Verhoeven’s Turkish Delight: A Real Treat

Verhoeven’s Turkish Delight: A Real Treat December 10, 2024

Paul Verhoeven with Monique van de Ven at the premiere of Turkish Delight.
Source: Wikimedia
Public Domain

Our Horace? Paul Verhoeven, or so stands his reputation. His Hollywood run from Robocop (1987) to Starship Troopers (1997) has made him the darling of a couple generations of American Letterboxd enthusiasts. And rightly so! Few have dissected the American body politic with such precision. And certainly none has ever done so sporting such a wry smirk.

Over the years, I’ve taken in a number of Verhoeven’s films, and I’ve loved every last one. It was only last week, however, that I had the pleasure of encountering Turkish Delight (1973), one of his early Dutch-language comedies. It delighted me more than I ever could have expected and deconstructs the tried (though not tired) romantic-comedic formula as it does so.

Turkish Delight follows Eric Vonk (Rutger Hauer) as a sculptor and local Amsterdam lothario who seems equal parts committed to bedding women and hating them. We watch as he has violent dreams about murdering a couple, only for him to wake up and immediately begin pleasuring himself as he murmurs about scatological sex acts. We are indeed in Verhoeven territory.

The film rewinds two years to a happier time: Eric meets Olga Stapels (Monique van de Ven) on the roadside. He’s hitchhiking. The two get down to it in comically 70s fashion, having sex in the car quicker than most people today can initiate small talk. Unsurprisingly, their distracted driving leads to an accident. In great contrast to the man we saw in the movie’s opening, Eric takes care of her and soon the two begin dating despite her small-business-owning family’s protest. He is poor; he is an artist; he is a sex pest. But they are soon hitched at the courthouse surrounded by the prematurely pregnant (a very funny scene all its own). Domestic bliss seems to have won over even her stodgy mom. The rest concerns their descent into disagreement and their relationship’s implosion.

I cannot stress strongly enough how important sex is to them; it’s a constant. It saturates his work, for which Olga models and much of which shows her in the nude. Sex in this film is a primal relationship. Verhoeven shows us what earlier romantic comedies only dared suggest.

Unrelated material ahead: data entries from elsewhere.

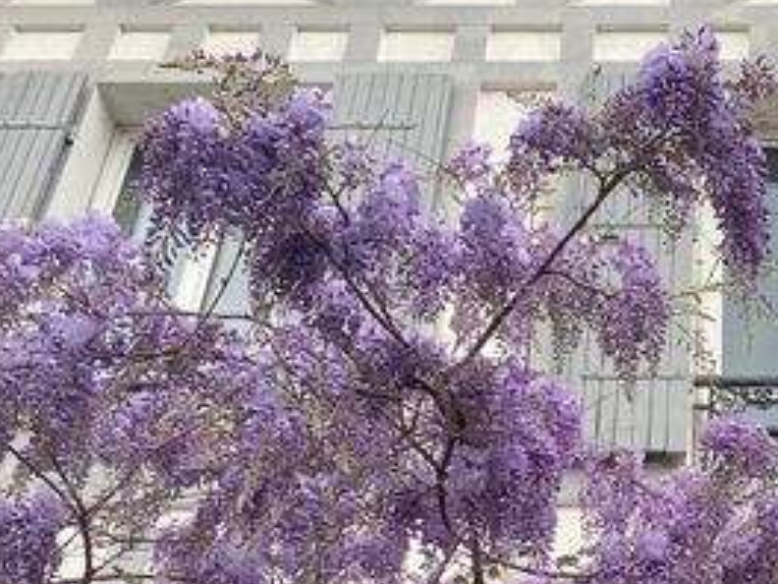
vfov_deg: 23.8
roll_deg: +0.5
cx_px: 813
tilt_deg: +31.2
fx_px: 1326
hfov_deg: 30.0
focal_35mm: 59
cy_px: 584
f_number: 1.8
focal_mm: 4.25
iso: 32
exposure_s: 1/177
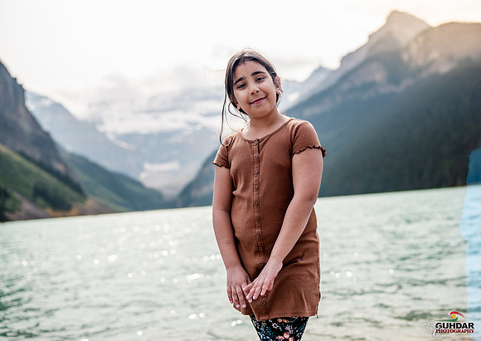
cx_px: 276
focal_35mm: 39
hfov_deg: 48.1
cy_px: 157
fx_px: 537
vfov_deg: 35.2
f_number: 2
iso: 200
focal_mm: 35
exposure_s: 1/4000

But this cannot last. Against Olga’s wishes, he sells a sketch of her made in an intimate moment. Eric makes the decision (we suspect, though Verhoeven does not show us) because he isn’t doing well economically. The raucous joy of their domestic world cannot compete with the iron laws of the market. The mode of production claims yet another victim.

What Verhoeven gets at throughout the film is the absurdity of life, its joys and sadnesses, its inescapable realities and the freedom we find and lose in negotiating our existences and those of our loved ones. Unlike the traditional screwball romantic comedy, the film lacks any sense that bizarreness or otherness successfully intrude into the everyday—indeed, the everyday disciplines and destroys whatever small Eden these two try to build. Rather he suggests that life is what it is: a collection of thises-and-thats that builds us up and destroy us.

Is there any salvation here? No. I wouldn’t call Verhoeven a Christian or even a hedonist. There is no escape. We viewers, however, get the beauty of the film itself, which, like their Eric and Olga’s relationship, provides an escape that, if only temporary, still satisfies.